Tchudi said the program helps student veterans form a brand new community that can measure up to the military community that they left.

GW has been recognized by G.I. Jobs magazine as a “military friendly” institution in 2011, and Davis echoed their sentiment, providing an abundance of praise for the student veterans community.

“The support system that exists here, you really don’t see at other universities. Either because the veterans program doesn’t exist, or it’s minimal or guys are just trying to do their own thing. But I like the sense of community that’s here,” said Davis.

Davis described the application process as very smooth and exciting and said that his fellow student veterans were incredibly influential.

“I saw the support that was [at GWU] for all the veterans. Not only from the administration, but also the support that existed from other veterans,” said Davis, “It’s good to find people that you connect with and that’s mainly what made me much more comfortable with coming here.”

###

-- Exercise tasks --
1. Answer these questions about the text on student veterans at GW:
(a) Which magazine named GW a "military friendly" institution?
(b) How did Davis describe the application process?
(c) According to Tchudi, what kind of community does the program help student veterans form?
2. Carry the text on student veterans at GW forward from its last sentence, adding a few more paragraphs in the same style.
You won't need the entries for any of this.

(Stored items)

###

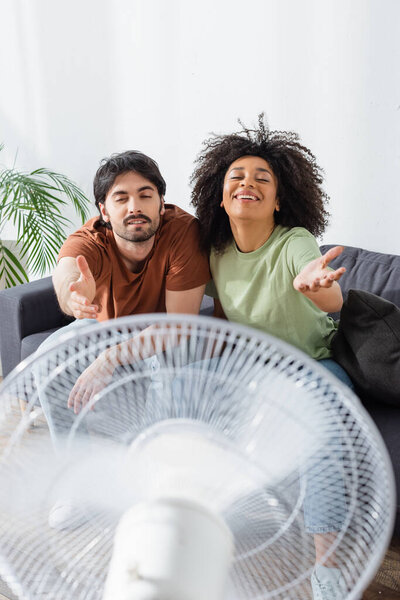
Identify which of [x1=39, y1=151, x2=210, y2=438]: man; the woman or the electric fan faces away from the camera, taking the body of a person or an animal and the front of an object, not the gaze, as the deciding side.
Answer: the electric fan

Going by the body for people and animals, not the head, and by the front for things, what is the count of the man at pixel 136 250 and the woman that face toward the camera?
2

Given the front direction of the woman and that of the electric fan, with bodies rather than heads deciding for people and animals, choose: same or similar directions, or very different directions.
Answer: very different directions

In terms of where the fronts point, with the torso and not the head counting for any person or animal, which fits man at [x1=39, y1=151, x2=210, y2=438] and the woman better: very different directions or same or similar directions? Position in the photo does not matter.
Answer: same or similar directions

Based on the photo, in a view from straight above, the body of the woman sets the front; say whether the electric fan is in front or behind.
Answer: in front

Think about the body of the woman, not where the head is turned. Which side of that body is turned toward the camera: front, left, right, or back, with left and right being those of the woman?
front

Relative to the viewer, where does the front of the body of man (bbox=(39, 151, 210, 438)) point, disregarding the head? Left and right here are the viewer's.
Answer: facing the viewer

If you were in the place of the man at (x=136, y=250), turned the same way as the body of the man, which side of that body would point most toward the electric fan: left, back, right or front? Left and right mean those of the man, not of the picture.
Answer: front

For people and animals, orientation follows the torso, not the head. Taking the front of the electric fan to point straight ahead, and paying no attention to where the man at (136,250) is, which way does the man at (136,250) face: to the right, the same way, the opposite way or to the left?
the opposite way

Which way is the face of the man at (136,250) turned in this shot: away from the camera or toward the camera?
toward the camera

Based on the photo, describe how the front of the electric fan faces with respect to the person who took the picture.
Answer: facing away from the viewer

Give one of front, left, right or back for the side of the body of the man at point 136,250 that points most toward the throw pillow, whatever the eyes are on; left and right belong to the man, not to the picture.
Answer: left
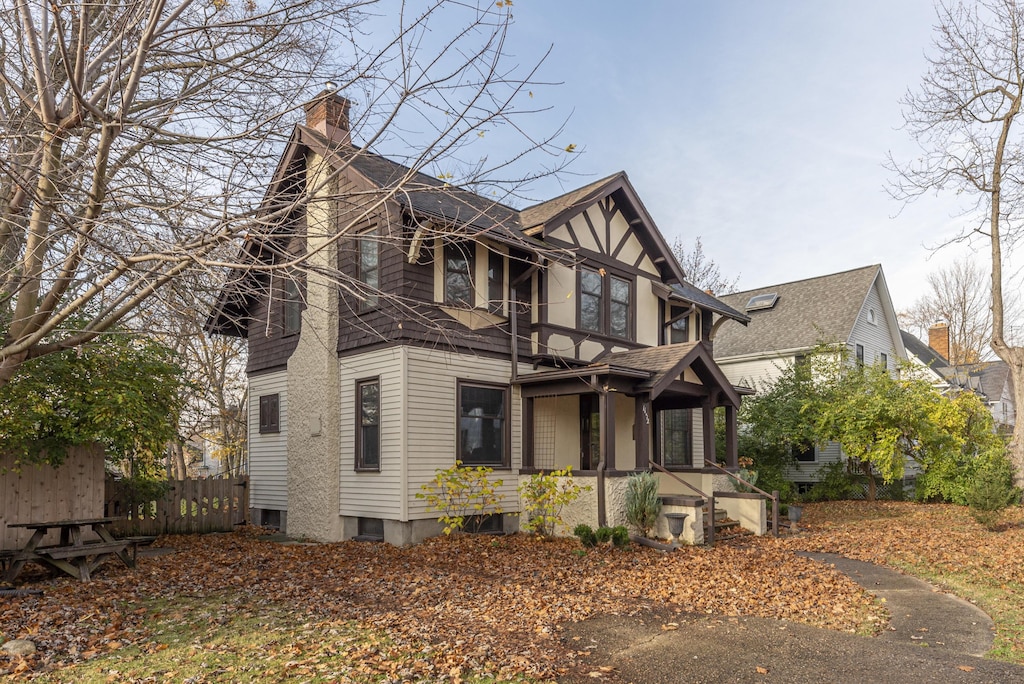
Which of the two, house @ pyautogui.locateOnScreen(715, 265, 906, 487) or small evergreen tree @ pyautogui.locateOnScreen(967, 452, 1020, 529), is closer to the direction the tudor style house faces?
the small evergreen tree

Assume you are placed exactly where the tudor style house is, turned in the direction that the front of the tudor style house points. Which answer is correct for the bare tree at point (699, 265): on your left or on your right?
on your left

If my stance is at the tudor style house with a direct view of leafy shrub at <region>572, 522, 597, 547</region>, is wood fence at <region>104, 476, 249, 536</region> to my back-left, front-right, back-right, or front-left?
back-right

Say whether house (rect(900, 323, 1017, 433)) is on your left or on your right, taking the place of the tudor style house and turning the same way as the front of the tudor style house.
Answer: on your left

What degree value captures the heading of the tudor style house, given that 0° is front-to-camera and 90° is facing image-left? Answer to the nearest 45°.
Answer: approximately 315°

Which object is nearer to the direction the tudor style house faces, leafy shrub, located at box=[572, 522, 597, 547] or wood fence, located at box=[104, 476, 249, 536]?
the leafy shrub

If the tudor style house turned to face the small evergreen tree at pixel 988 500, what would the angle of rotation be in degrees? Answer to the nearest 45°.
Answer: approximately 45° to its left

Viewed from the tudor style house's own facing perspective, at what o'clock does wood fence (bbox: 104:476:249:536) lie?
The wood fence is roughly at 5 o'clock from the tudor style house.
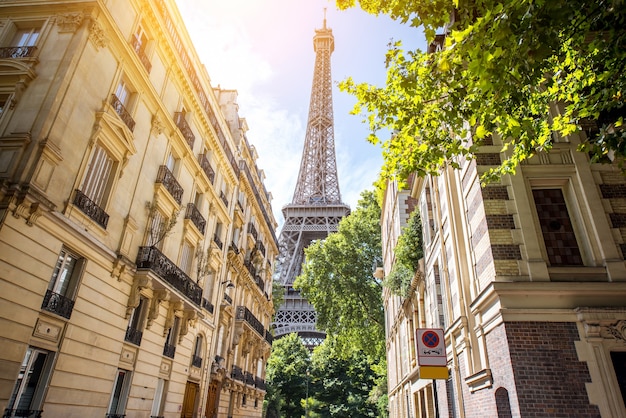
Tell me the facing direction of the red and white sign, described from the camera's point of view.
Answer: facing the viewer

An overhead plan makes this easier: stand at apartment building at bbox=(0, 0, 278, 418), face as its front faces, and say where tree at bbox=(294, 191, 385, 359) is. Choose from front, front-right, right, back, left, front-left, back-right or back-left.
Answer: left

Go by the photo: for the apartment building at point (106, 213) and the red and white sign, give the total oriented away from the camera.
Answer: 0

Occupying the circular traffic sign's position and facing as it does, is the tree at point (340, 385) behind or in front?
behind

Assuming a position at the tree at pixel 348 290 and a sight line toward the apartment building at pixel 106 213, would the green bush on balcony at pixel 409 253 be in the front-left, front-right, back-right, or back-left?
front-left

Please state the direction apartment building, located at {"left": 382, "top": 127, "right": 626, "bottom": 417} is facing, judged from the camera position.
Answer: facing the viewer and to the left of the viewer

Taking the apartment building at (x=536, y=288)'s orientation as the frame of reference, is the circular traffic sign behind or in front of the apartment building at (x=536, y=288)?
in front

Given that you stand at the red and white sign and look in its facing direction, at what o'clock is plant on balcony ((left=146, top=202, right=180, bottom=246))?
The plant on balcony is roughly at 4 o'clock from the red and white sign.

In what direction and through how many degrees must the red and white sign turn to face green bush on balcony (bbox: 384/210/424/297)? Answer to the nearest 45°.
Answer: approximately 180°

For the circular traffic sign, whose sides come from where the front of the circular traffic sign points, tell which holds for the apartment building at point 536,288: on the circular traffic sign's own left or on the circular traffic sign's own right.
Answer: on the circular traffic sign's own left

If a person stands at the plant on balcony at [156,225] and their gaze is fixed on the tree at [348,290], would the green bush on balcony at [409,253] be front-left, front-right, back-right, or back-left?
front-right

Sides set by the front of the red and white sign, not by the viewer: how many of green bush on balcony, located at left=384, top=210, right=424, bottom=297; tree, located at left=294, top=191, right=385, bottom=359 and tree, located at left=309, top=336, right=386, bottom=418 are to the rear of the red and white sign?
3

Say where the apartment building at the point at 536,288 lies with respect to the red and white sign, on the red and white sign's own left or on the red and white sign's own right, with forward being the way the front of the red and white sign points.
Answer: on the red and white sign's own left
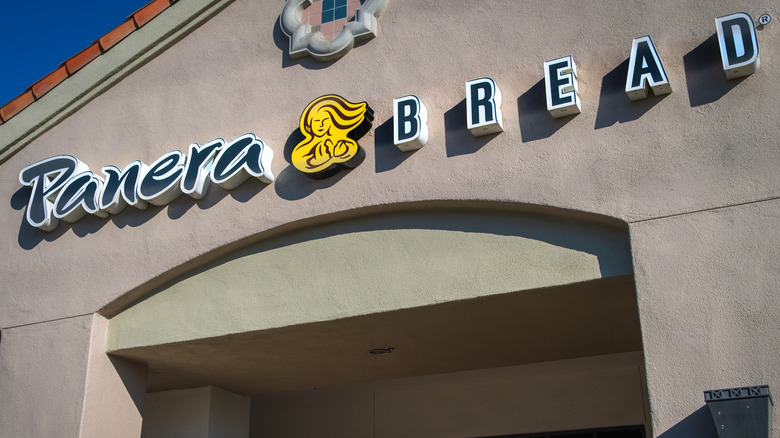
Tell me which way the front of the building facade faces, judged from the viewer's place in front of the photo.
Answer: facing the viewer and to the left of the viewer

###

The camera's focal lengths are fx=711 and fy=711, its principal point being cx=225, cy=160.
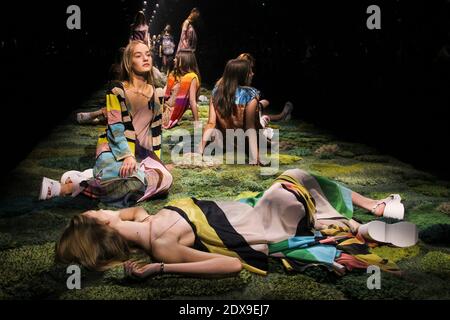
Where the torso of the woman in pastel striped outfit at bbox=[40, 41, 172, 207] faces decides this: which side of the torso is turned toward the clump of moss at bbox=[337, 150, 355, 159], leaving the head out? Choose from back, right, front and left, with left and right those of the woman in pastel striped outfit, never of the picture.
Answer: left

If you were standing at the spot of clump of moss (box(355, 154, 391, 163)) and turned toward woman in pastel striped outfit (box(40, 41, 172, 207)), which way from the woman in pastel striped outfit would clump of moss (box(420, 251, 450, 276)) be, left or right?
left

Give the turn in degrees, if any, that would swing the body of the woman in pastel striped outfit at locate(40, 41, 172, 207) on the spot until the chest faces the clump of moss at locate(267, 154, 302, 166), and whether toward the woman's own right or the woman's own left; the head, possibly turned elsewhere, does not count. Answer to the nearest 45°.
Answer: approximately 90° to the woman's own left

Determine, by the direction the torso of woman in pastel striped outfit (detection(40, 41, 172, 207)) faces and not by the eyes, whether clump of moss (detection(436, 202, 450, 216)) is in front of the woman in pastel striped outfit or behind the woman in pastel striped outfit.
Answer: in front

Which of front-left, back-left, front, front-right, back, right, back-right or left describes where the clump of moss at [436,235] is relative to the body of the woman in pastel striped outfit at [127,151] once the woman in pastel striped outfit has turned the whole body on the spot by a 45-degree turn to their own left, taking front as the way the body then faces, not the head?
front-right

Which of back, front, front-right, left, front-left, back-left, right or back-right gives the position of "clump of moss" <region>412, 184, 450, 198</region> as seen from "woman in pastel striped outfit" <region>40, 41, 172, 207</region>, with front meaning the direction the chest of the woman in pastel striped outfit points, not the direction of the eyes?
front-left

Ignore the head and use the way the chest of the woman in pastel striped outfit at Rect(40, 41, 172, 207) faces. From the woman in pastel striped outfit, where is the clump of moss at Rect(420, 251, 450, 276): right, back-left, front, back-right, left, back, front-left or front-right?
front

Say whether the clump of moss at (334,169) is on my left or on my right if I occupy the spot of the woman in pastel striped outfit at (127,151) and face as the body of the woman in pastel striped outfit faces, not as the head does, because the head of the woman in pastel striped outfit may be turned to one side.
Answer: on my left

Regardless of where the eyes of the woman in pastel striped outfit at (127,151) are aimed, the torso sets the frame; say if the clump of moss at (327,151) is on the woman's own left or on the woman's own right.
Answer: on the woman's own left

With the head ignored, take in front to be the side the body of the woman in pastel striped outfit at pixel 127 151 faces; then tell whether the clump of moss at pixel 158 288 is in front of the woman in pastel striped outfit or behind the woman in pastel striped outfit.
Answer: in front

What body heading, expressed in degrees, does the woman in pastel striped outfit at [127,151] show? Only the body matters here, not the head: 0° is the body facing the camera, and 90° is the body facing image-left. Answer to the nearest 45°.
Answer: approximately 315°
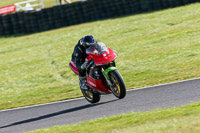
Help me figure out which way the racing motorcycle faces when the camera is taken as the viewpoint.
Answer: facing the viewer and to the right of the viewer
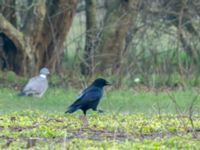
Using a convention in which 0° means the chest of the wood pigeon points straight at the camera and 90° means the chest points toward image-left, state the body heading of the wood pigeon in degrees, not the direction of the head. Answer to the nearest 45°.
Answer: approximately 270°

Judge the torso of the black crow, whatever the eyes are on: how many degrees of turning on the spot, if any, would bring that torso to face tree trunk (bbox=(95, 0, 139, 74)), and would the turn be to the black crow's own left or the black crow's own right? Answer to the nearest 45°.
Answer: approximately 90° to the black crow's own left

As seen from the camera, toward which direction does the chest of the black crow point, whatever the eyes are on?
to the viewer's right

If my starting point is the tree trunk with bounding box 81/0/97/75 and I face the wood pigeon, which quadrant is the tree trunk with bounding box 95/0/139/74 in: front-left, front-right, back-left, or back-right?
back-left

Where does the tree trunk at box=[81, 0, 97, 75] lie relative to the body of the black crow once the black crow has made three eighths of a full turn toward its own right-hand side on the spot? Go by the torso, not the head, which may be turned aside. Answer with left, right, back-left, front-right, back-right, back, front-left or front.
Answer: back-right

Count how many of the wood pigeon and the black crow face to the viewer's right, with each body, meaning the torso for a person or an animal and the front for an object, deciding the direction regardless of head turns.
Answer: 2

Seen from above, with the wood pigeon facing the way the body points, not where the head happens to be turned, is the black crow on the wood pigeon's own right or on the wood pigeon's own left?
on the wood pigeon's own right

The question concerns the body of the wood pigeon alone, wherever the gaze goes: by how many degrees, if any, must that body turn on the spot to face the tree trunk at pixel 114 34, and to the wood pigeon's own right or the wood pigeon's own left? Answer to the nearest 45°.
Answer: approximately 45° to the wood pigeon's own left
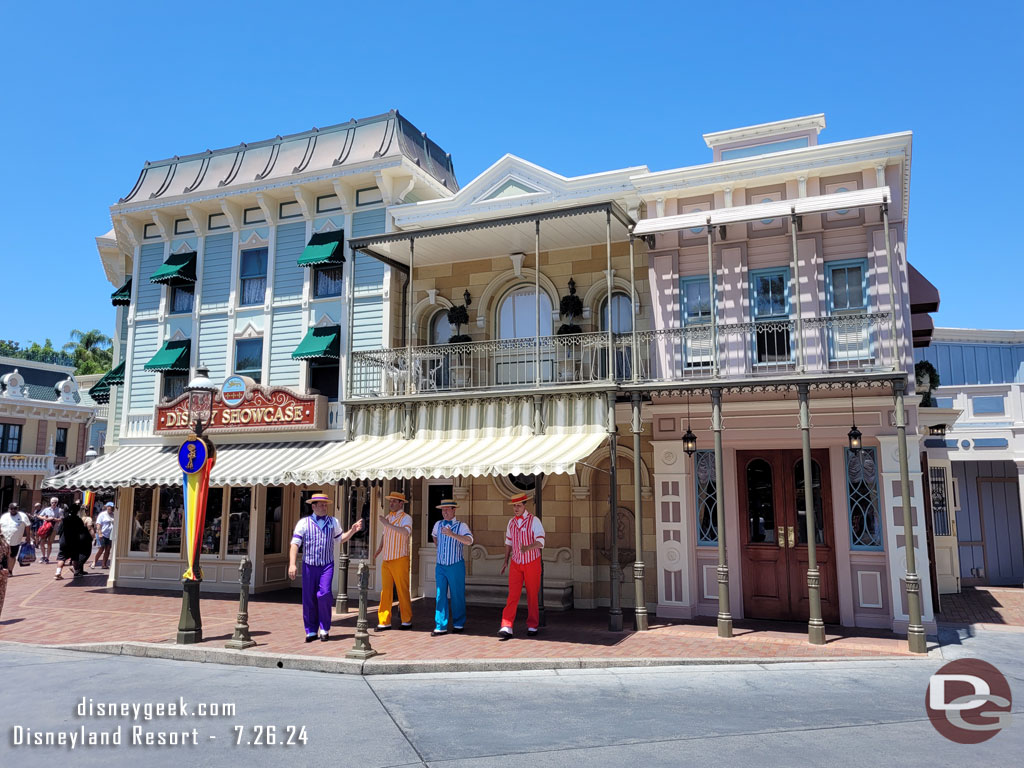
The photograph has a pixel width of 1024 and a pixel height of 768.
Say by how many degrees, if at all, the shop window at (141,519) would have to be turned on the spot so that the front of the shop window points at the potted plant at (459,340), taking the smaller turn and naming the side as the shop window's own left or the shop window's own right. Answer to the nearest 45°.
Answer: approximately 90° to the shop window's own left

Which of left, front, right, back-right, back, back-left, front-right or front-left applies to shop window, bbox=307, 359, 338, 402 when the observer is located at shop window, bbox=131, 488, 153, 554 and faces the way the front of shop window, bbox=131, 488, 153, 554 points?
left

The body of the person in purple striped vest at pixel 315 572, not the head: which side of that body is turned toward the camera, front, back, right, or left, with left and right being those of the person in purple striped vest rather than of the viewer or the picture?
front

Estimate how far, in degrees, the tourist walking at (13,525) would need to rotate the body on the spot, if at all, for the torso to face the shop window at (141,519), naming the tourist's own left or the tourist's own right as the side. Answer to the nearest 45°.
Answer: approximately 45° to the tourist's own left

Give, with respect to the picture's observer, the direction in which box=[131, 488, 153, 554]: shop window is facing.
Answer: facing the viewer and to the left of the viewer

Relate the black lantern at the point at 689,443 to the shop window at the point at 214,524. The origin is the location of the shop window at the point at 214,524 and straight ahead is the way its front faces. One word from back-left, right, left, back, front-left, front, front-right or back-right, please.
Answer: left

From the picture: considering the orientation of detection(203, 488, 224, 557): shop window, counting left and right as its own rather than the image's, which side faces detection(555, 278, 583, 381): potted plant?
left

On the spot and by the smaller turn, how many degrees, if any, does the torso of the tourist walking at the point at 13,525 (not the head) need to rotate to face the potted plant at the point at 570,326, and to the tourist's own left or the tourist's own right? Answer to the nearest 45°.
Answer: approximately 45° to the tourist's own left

###

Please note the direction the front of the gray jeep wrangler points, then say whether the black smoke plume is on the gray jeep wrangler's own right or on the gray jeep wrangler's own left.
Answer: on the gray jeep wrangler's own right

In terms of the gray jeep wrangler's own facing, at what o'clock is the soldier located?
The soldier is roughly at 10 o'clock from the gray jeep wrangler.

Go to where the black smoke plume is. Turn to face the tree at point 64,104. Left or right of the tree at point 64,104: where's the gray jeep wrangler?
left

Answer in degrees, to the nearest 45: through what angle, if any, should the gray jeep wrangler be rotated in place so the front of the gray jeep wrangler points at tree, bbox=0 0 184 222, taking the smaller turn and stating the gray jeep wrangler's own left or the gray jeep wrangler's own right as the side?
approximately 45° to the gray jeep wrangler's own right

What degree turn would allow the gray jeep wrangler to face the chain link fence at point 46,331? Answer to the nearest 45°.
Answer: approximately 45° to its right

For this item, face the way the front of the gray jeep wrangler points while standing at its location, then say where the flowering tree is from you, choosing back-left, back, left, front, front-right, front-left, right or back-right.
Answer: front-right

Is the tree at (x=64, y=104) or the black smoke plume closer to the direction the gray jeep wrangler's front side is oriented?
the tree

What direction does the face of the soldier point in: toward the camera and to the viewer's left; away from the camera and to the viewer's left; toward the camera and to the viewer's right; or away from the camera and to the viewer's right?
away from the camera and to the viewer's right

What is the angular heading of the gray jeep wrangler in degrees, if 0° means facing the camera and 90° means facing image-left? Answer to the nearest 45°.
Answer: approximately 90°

###

-- Task results --
1.
(a) G.I. Jobs magazine.
(b) He called it very smooth and exciting.
(c) A brand new community that can measure up to the military community they left.

2.
Davis feels his life experience has given him a greater appreciation for the education that he is receiving now.

Davis is a philosophy major with a minor in Russian, but he says he intends to pursue a future in international affairs.

“There’s a lot of music I haven’t heard before. Artists, celebrities that I’ve never heard of; TV that I’ve never seen before, that’s apparently popular. The strict environment that you were in is a lot different here, the kind of freedom that you have as a civilian is a very, very big difference,” said Davis.

This article was updated Sept. 6, 2011 to reflect the following:
The Hatchet incorrectly reported that Tommy Davis was a freshman. He is a sophomore. We regret this error.